Given all the concern in the art community about confronting urgent sociopolitical problems, from the status of women to the fate of the environment, it was distinctly chary about responding to the terrorist attacks of that day. Surely it was not for lack of visual material; September 11 was rife with enough imagery to prompt a dozen Goyas to make new -Disasters of War. But this was not to be. The tremulous rage that performance artists had routinely aimed at Jesse Helms or Reagan was nowhere to be found. Nor was there any noteworthy attempt to humanize the victims, perhaps out of fear that it might dehumanize their killers.

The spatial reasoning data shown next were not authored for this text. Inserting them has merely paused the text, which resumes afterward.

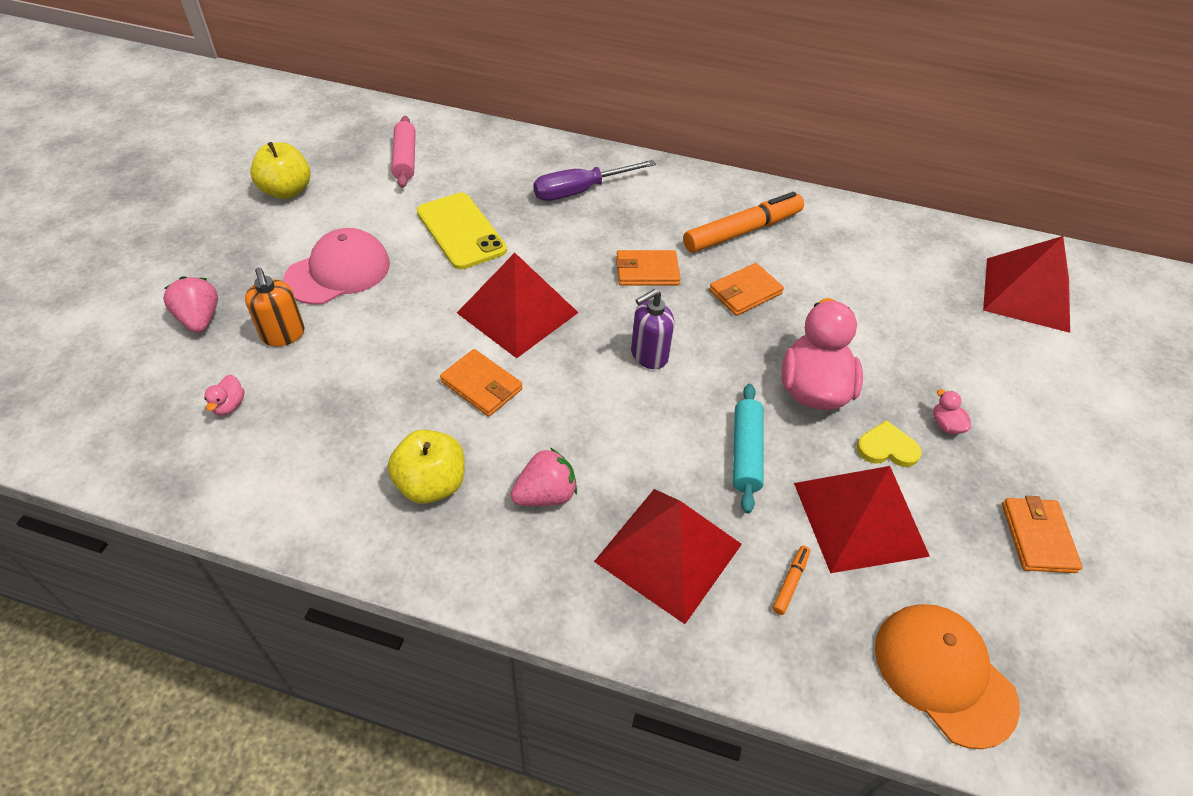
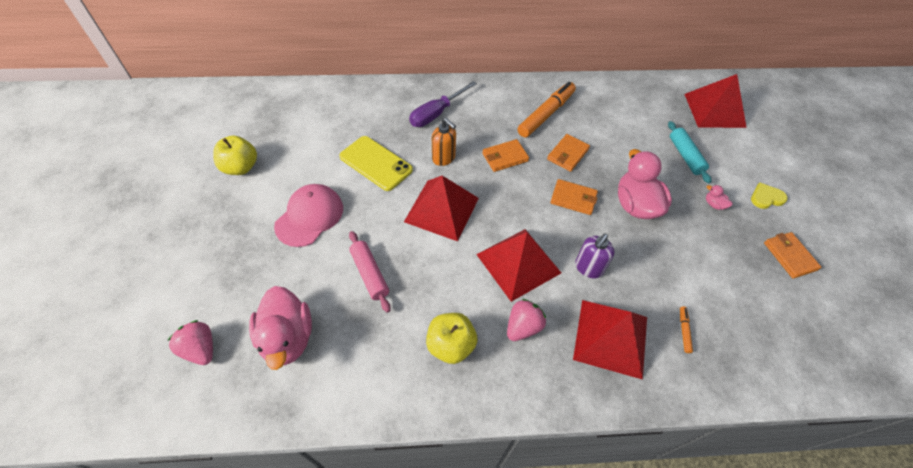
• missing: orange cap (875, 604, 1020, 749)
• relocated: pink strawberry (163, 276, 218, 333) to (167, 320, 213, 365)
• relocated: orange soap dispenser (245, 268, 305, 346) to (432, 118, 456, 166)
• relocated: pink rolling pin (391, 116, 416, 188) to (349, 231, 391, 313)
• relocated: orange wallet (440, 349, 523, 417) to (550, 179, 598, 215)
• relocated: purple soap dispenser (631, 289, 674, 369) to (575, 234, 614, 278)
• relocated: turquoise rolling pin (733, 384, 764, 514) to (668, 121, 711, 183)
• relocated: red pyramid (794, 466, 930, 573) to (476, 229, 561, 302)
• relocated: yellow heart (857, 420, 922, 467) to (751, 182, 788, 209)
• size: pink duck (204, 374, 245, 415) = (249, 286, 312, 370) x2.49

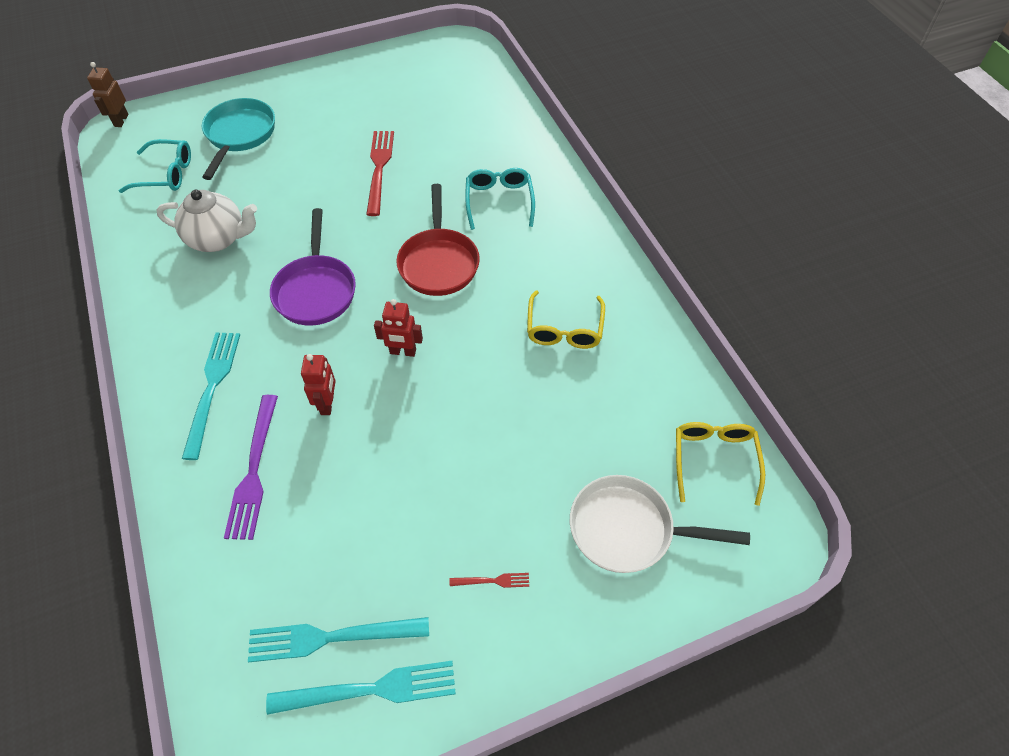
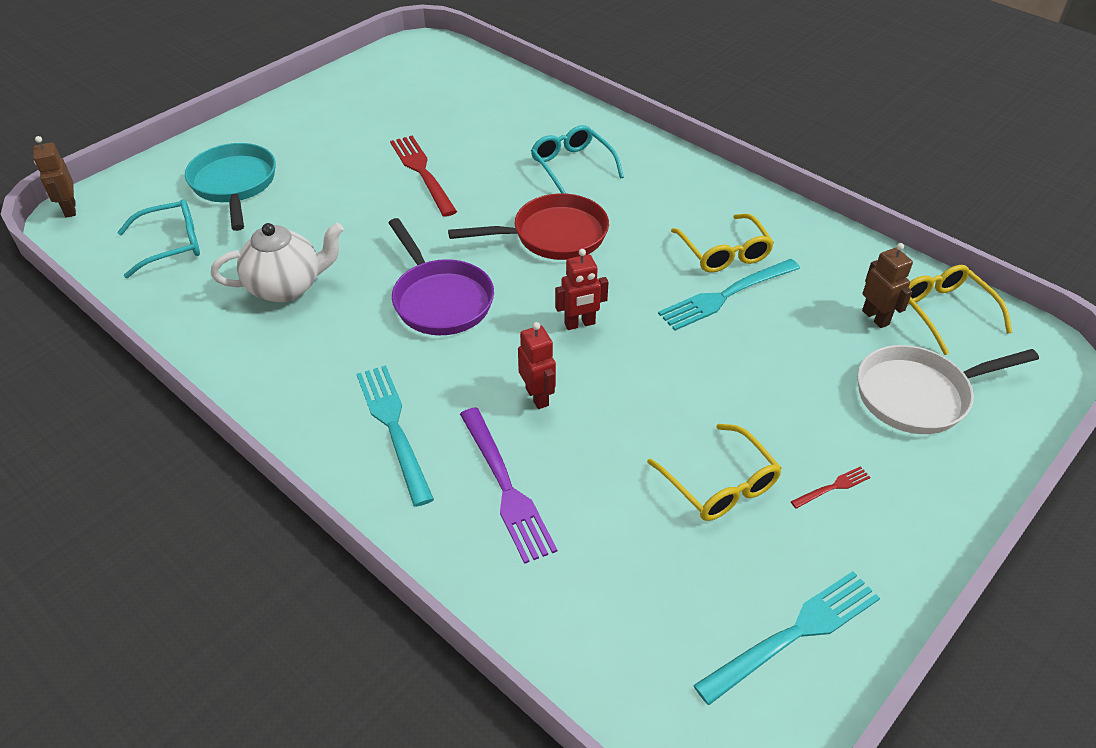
• appeared: yellow glasses (647, 424, 782, 521)
• appeared: brown robot (862, 243, 913, 328)
• relocated: turquoise fork (248, 617, 429, 662) to (658, 259, 800, 331)
• spun: red pan (396, 184, 480, 296) = (448, 193, 609, 260) 75 degrees counterclockwise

Only one artist hazarded a monumental work on the attacks: Eric Fischl, whose bronze sculpture Tumbling Woman was installed in Rockefeller Center a year later. Its subject was the most heartrending sight of 9/11, the multitude of victims driven by the flames to leap from the World Trade Center towers, their private agony played out on the world’s most public stage. And yet Fischl worked assiduously to remove any sense of poignancy or dignity from the figure, showing her landing ridiculously on her head, with all the bathos of an unsightly spill in the tub. Thus the one significant monumental artistic response to 9/11 ended in dehumanizing the victims. (Following an explosion of outrage in a city still raw from the event, the statue was whisked away within days.)

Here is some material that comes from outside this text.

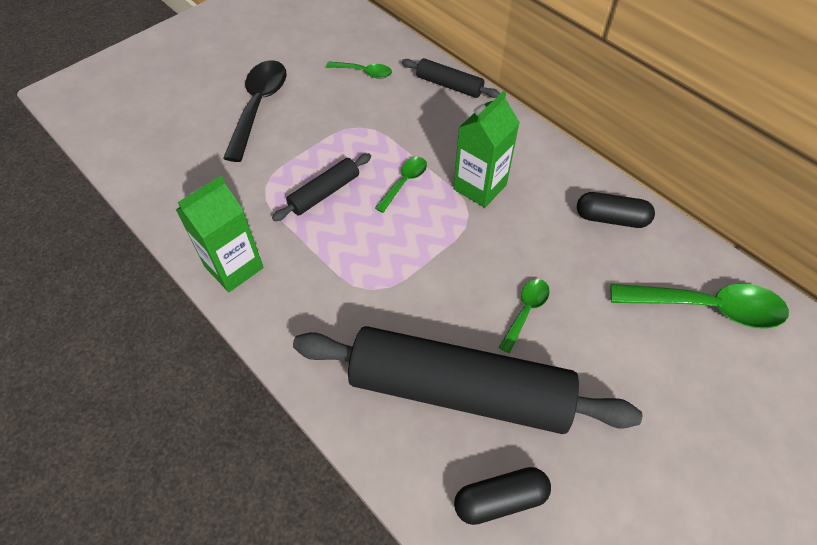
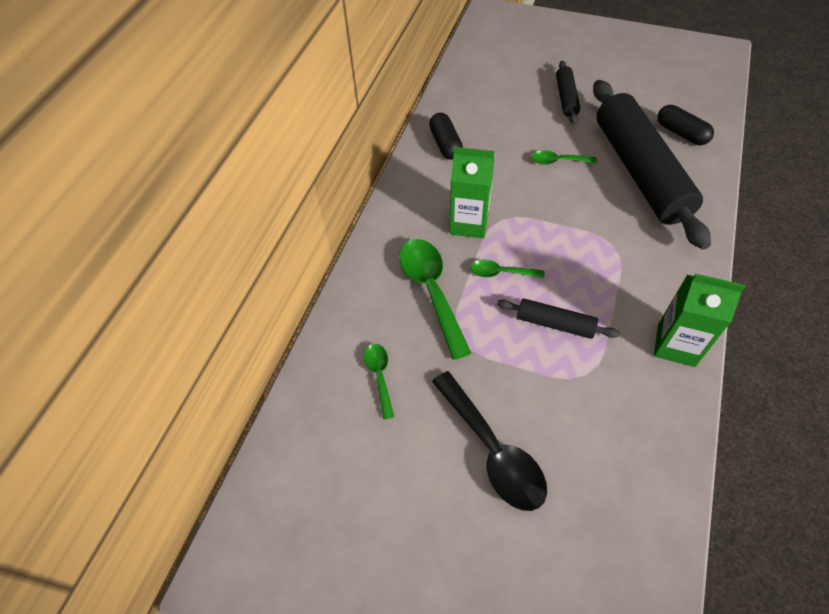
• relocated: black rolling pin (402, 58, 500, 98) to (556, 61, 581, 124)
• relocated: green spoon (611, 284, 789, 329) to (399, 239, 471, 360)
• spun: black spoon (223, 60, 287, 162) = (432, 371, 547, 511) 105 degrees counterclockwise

Most other post-9/11 art suffered from the same moral incoherence. Typical was Ron English, the artist famous for his illegal billboards that parodied corporate advertisements. In 2002 he managed to sneak a billboard into New York City, with the message “Jihad Is Over! (If you want it),” a play on John Lennon and Yoko Ono’s celebrated “War Is Over” ad in the New York Times. The billboard was baffling to New Yorkers, who presumably felt the sign would be more properly placed in Kabul or Tehran than on East 14th Street.
This is not to say that 9/11 did not call forth a volcano of moral rage among artists—only that this rage found no outlet until 2003, when it came to be directed at George W. Bush. Among all the scatological, puerile, and corrosive caricatures of Bush that began to be shown at that time, one looks in vain for even one corresponding image of Osama bin Laden or Mohamed Atta. For example, In the Shadow of No Towers, Art Spiegelman’s intensely personal graphic memoir of the 9/11 attacks, contains not a single depiction of bin Laden, while we are treated to scurrilous images of President Bush toppling the Statue of Liberty and a gleeful Dick Cheney slitting the throat of the American eagle on whose back he is riding.
Does one have to wonder about the sentiments of an artistic community that did this, or is it obvious how they really feel? Is it part of the The Mask in that they held back from making art about that event for fear they would reveal too much of their actual views, caught between what they wanted to do and what even they knew would be beyond the tolerance of the American Street?